Document segment:
This is an automated email from the ASF dual-hosted git repository.
JingsongLi pushed a commit to branch master
in repository https://gitbox.apache.org/repos/asf/paimon.git
The following commit(s) were added to refs/heads/master by this push:
new 347ec25fd0 [core] Validate file index related options (#7846)
347ec25fd0 is described below
commit 347ec25fd05f961e62638dda16f14c4a509476c9
Author: tsreaper <[email protected]>
AuthorDate: Thu May 14 11:55:51 2026 +0800
[core] Validate file index related options (#7846)
Add schema-level validation for the file-index.<index-type>.columns
options (bloom-filter / bitmap / bsi / range-bitmap).
Currently, if a user configures a column name that does not exist in the
table schema (or uses the nested col[k] syntax on a non-map column / a
map with a non-string key), the table can be created and written to
successfully, but the write job will fail much later — when
MergeTreeWriter.flushWriteBuffer triggers DataFileIndexWriter.<init>
during checkpoint, throwing IllegalArgumentException: xxx does not exist
in column fields (or is not map type / Only support map data type with
key field of CHAR、VARCHAR、STRING.). The same misconfiguration also
blocks compaction.
This PR moves these three checks up-front into SchemaValidation so the
error is surfaced at create-table / alter-table time:
1. Every column listed in any file-index.<type>.columns must exist in
the schema.
2. If nested syntax col[k] is used, col must be of MAP type.
3. A MAP referenced via nested syntax must have CHAR / VARCHAR key type
(matching MapFileIndexMaintainer's runtime requirement).
---
.../org/apache/paimon/schema/SchemaValidation.java | 47 ++++++++++++++
.../apache/paimon/schema/SchemaValidationTest.java | 75 ++++++++++++++++++++++
.../procedure/RewriteFileIndexProcedureITCase.java | 2 +-
3 files changed, 123 insertions(+), 1 deletion(-)

Exercise:
Answer these three questions about the commit email:
1. Who is listed as the author of the commit?
2. At what point does the change surface the error for a misconfigured file index?
3. How many insertions does the commit make in total?

Records supplied:

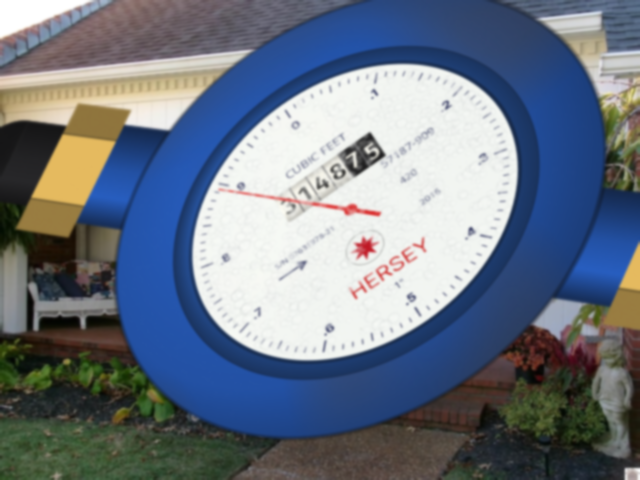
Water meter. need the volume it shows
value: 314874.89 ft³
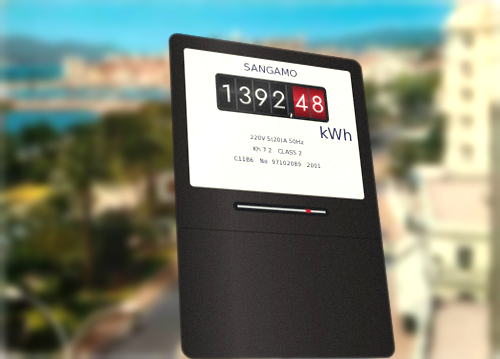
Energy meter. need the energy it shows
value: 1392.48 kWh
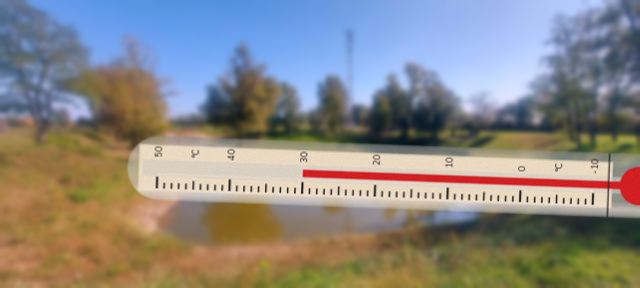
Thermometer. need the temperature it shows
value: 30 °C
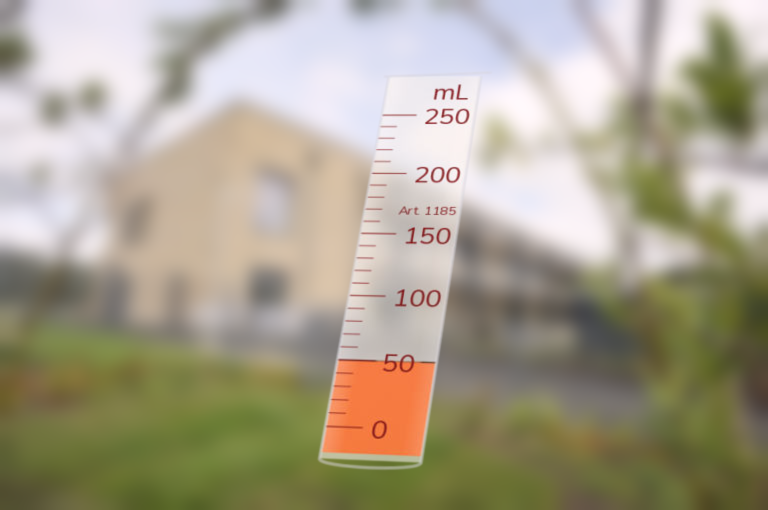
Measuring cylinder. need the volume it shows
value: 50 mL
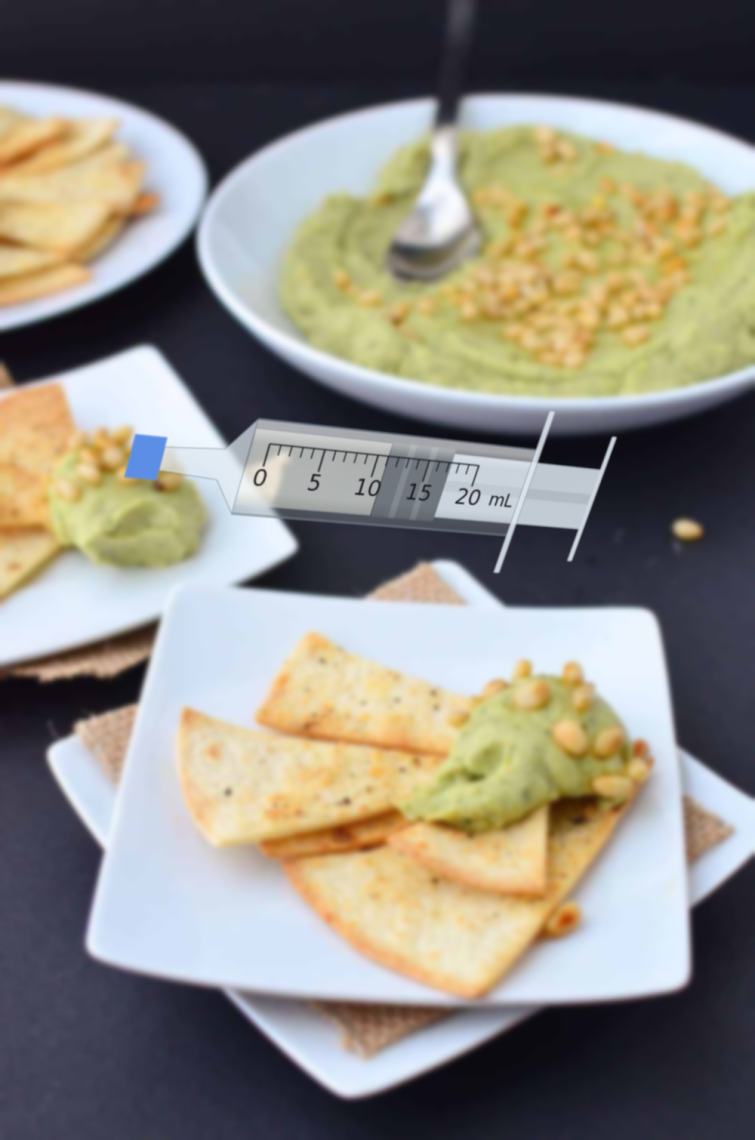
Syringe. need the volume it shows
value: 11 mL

Written response:
1. tsreaper
2. At create-table / alter-table time
3. 123